The bill would allow such workers, who currently have optional retirement plans, to opt in to the Virginia Retirement System. Employees who wish to maintain an optional retirement plan, and were hired after July 2010, would be provided between 8.5 and 8.9 percent “creditable compensation” from the Commonwealth. All other employees would be entitled to a rate of 10.4 percent creditable compensation from the state.

Creditable compensation constitutes all the salary and wages paid to a full-time, salaried higher education employee as a result of services performed. It also includes payments for compensatory time, severance pay or employer-provided payment for the purchase of service credit in the VRS.

The purpose of HB1590 is to give state employees in the higher education system the opportunity to purchase service credit in the VRS based on accumulated earnings and experience, even if those workers are covered under an optional retirement program.

“Many employees come in untenured, so they have a choice whether they want to participate in an optional retirement plan or the VRS, since optional retirement plans are portable and can be taken to other systems. But if you get here [Virginia] and you realize how great it is, then you might wish that you had signed in to the VRS,” said Robert Andrews, organizer of the 2013 Higher Education Advocacy Day.

“The bill makes it so down the road, once [employees] get tenured, they can make a one-time swap to buy equivalent amount of work time in the VRS,” said Andrews, a professor in the VCU School of Business and an officer in the VCU Faculty Senate.

“It’s certainly revenue neutral, and it’s really important for state employees to buy in to this established benefit plan.”

In addition to retirement benefits, education lobbyists are also looking to provide financial benefits to educators’ families.

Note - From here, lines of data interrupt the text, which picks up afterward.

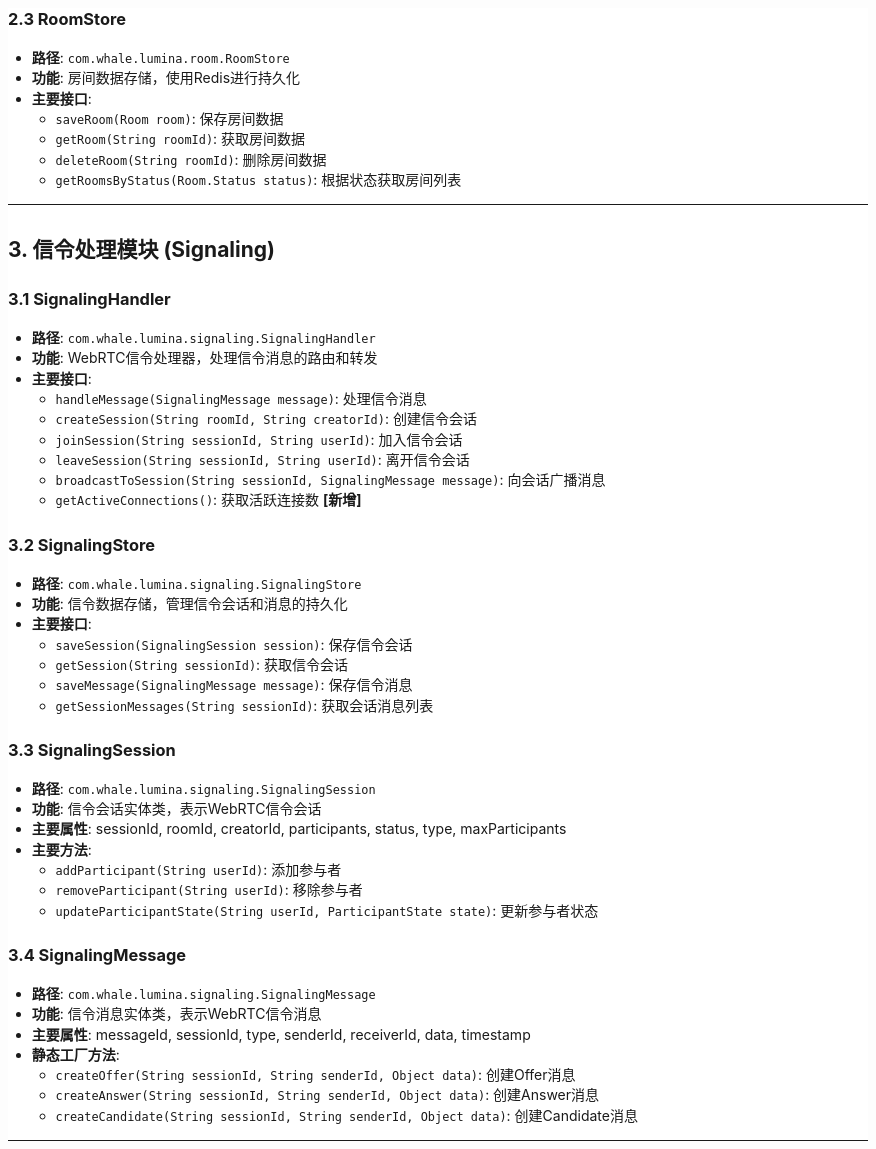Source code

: ### 2.3 RoomStore
- **路径**: `com.whale.lumina.room.RoomStore`
- **功能**: 房间数据存储，使用Redis进行持久化
- **主要接口**:
  - `saveRoom(Room room)`: 保存房间数据
  - `getRoom(String roomId)`: 获取房间数据
  - `deleteRoom(String roomId)`: 删除房间数据
  - `getRoomsByStatus(Room.Status status)`: 根据状态获取房间列表

---

## 3. 信令处理模块 (Signaling)

### 3.1 SignalingHandler
- **路径**: `com.whale.lumina.signaling.SignalingHandler`
- **功能**: WebRTC信令处理器，处理信令消息的路由和转发
- **主要接口**:
  - `handleMessage(SignalingMessage message)`: 处理信令消息
  - `createSession(String roomId, String creatorId)`: 创建信令会话
  - `joinSession(String sessionId, String userId)`: 加入信令会话
  - `leaveSession(String sessionId, String userId)`: 离开信令会话
  - `broadcastToSession(String sessionId, SignalingMessage message)`: 向会话广播消息
  - `getActiveConnections()`: 获取活跃连接数 **[新增]**

### 3.2 SignalingStore
- **路径**: `com.whale.lumina.signaling.SignalingStore`
- **功能**: 信令数据存储，管理信令会话和消息的持久化
- **主要接口**:
  - `saveSession(SignalingSession session)`: 保存信令会话
  - `getSession(String sessionId)`: 获取信令会话
  - `saveMessage(SignalingMessage message)`: 保存信令消息
  - `getSessionMessages(String sessionId)`: 获取会话消息列表

### 3.3 SignalingSession
- **路径**: `com.whale.lumina.signaling.SignalingSession`
- **功能**: 信令会话实体类，表示WebRTC信令会话
- **主要属性**: sessionId, roomId, creatorId, participants, status, type, maxParticipants
- **主要方法**:
  - `addParticipant(String userId)`: 添加参与者
  - `removeParticipant(String userId)`: 移除参与者
  - `updateParticipantState(String userId, ParticipantState state)`: 更新参与者状态

### 3.4 SignalingMessage
- **路径**: `com.whale.lumina.signaling.SignalingMessage`
- **功能**: 信令消息实体类，表示WebRTC信令消息
- **主要属性**: messageId, sessionId, type, senderId, receiverId, data, timestamp
- **静态工厂方法**:
  - `createOffer(String sessionId, String senderId, Object data)`: 创建Offer消息
  - `createAnswer(String sessionId, String senderId, Object data)`: 创建Answer消息
  - `createCandidate(String sessionId, String senderId, Object data)`: 创建Candidate消息

---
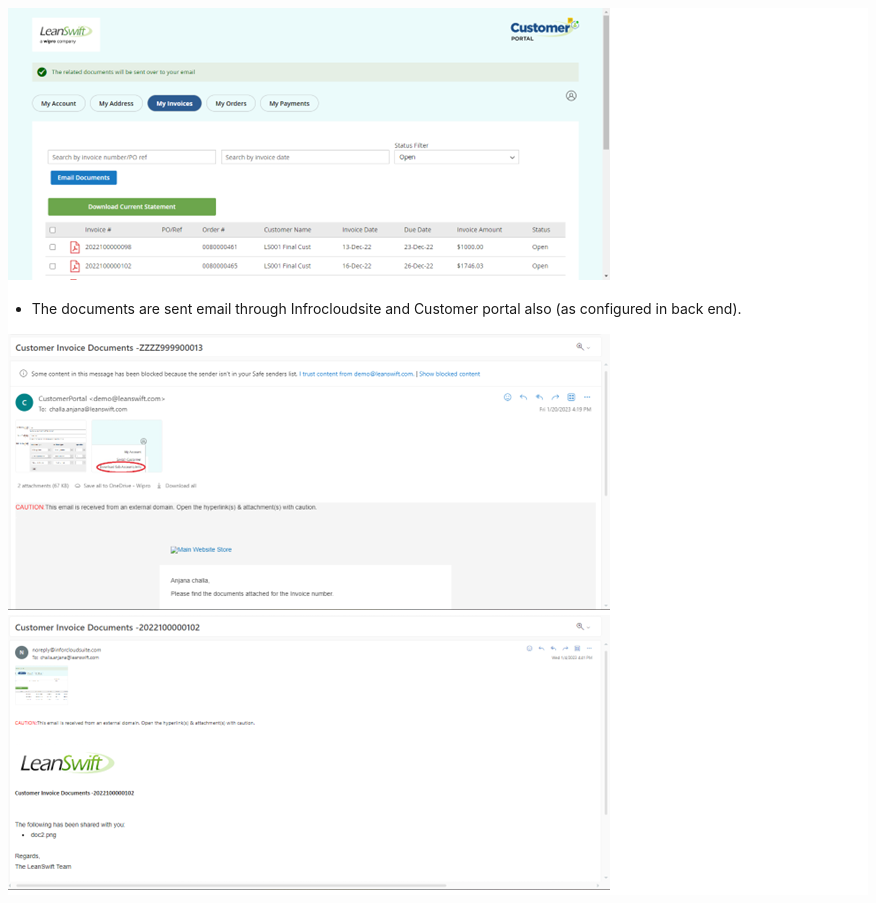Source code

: </kbd>

<kbd>
<kbd><img alt="EmailDocumentScuess" src="../../../images/customer-portal/front-end-user/22.4.0/EmailDocumentScuess.png"></kbd>
</kbd>

- The documents are sent email through Infrocloudsite and Customer portal also (as configured in back end).

<kbd>
<kbd><img alt="CustomerPortalMail" src="../../../images/customer-portal/front-end-user/22.4.0/CustomerPortalMail.png"></kbd>
</kbd>

<kbd>
<kbd><img alt="InfroM3Mail" src="../../../images/customer-portal/front-end-user/22.4.0/InfroM3Mail.png"></kbd>
</kbd>
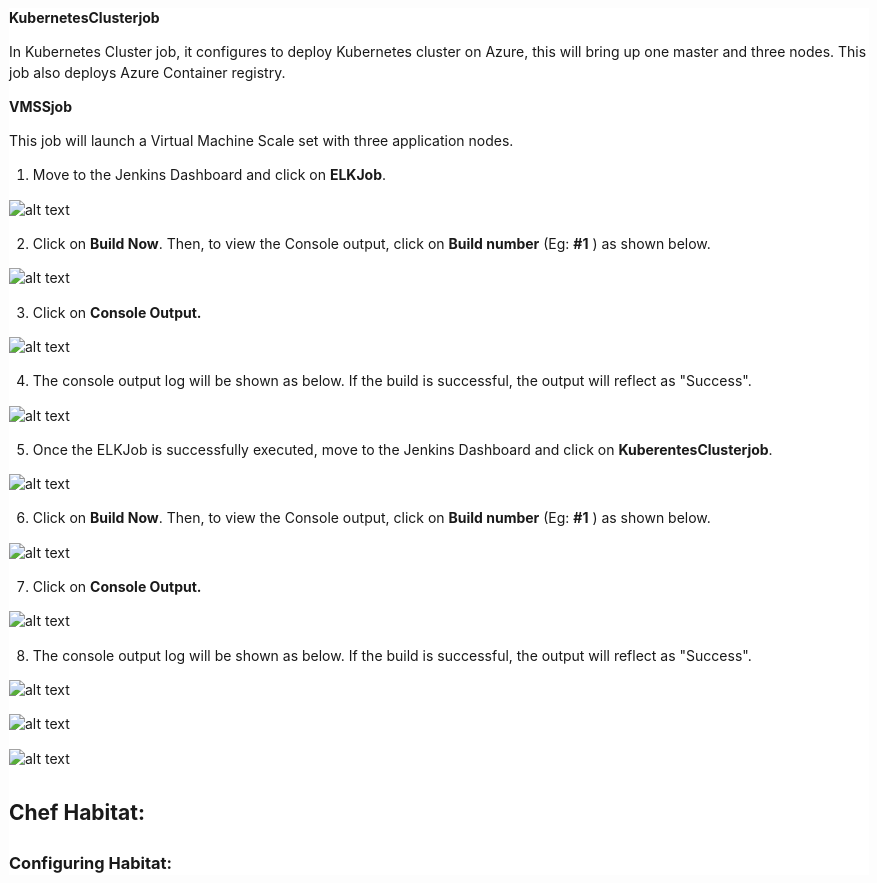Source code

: **KubernetesClusterjob**

In Kubernetes Cluster job, it configures to deploy Kubernetes cluster on Azure, this will bring up one master and three nodes. This job also deploys Azure Container registry.

**VMSSjob**

This job will launch a Virtual Machine Scale set with three application nodes.

1. Move to the Jenkins Dashboard and click on **ELKJob**.

![alt text](https://github.com/sysgain/azure-quickstart-templates/raw/msoss-p2/devopstools-jenkins-chefhabitat-kubernetes/images/24.png)

2. Click on **Build Now**. Then, to view the Console output, click on **Build number** (Eg: **#1** ) as shown below.

![alt text](https://github.com/sysgain/azure-quickstart-templates/raw/msoss-p2/devopstools-jenkins-chefhabitat-kubernetes/images/25.png)

3. Click on **Console Output.**

![alt text](https://github.com/sysgain/azure-quickstart-templates/raw/msoss-p2/devopstools-jenkins-chefhabitat-kubernetes/images/26.png)

4. The console output log will be shown as below. If the build is successful, the output will reflect as &quot;Success&quot;.

![alt text](https://github.com/sysgain/azure-quickstart-templates/raw/msoss-p2/devopstools-jenkins-chefhabitat-kubernetes/images/27.png)


5. Once the ELKJob is successfully executed, move to the Jenkins Dashboard and click on **KuberentesClusterjob**.

![alt text](https://github.com/sysgain/azure-quickstart-templates/raw/msoss-p2/devopstools-jenkins-chefhabitat-kubernetes/images/28.png)

6. Click on **Build Now**. Then, to view the Console output, click on **Build number** (Eg: **#1** ) as shown below.

![alt text](https://github.com/sysgain/azure-quickstart-templates/raw/msoss-p2/devopstools-jenkins-chefhabitat-kubernetes/images/29.png)

7. Click on **Console Output.**

![alt text](https://github.com/sysgain/azure-quickstart-templates/raw/msoss-p2/devopstools-jenkins-chefhabitat-kubernetes/images/30.png)

8. The console output log will be shown as below. If the build is successful, the output will reflect as &quot;Success&quot;.

![alt text](https://github.com/sysgain/azure-quickstart-templates/raw/msoss-p2/devopstools-jenkins-chefhabitat-kubernetes/images/31.png)

![alt text](https://github.com/sysgain/azure-quickstart-templates/raw/msoss-p2/devopstools-jenkins-chefhabitat-kubernetes/images/32.png)

![alt text](https://github.com/sysgain/azure-quickstart-templates/raw/msoss-p2/devopstools-jenkins-chefhabitat-kubernetes/images/33.png)

## Chef Habitat:


  ### Configuring Habitat:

Senate Bill 1290, introduced by Democratic Sen. John Edwards of Roanoke, would reduce the tuition rate for children of Virginia higher education employees by 50 percent. Currently, state universities and colleges can decide individually whether to waive tuition for their employees’ children. SB1290 would ensure that all state institutions implement the reduction immediately.

“Growing up with a mother as a college professor, you really gain a perspective into how valuable higher education is,” said junior Alex Wells of George Mason University. “I think that being proactive in the House and Senate really shows that we’re committed to the long-term prosperity of prospective students and faculty in Virginia.”

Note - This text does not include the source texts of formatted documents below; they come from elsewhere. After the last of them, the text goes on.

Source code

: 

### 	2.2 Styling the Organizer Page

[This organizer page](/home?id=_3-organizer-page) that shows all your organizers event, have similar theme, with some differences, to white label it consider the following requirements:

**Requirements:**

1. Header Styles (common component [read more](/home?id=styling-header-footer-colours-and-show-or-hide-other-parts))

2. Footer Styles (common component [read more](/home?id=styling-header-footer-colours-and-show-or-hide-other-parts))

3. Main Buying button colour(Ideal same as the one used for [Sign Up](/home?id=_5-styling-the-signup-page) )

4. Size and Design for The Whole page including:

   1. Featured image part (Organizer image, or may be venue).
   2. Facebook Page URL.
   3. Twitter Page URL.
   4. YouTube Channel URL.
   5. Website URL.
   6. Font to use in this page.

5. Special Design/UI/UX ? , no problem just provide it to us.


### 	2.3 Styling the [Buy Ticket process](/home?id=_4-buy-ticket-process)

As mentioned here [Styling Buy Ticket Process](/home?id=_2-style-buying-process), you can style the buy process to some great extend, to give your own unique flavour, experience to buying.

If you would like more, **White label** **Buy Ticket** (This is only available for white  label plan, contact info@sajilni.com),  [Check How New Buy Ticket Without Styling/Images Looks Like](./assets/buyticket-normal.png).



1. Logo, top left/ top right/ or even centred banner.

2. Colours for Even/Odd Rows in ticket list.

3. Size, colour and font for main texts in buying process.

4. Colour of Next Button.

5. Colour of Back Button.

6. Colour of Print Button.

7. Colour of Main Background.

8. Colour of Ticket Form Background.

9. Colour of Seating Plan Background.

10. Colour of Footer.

Participants in Higher Education Advocacy Day also expressed a need for more state funding to make college tuition more affordable for future students. Members are seeking legislative action to filter more than $200 million for state tuition assistance, as well as more than $2 billion in employer-based financing towards the VRS program.

“We’re important in supporting higher education and maintaining credibility against voices on the other side who feel that they don’t have any responsibility to contribute to higher education,” Andrews said.

“If we don’t have competitive institutions that have the financial resources to provide quality faculty members, or opportunities for students to have more feasible access to college, then we inevitably suffer in attracting professional businesses to our state.”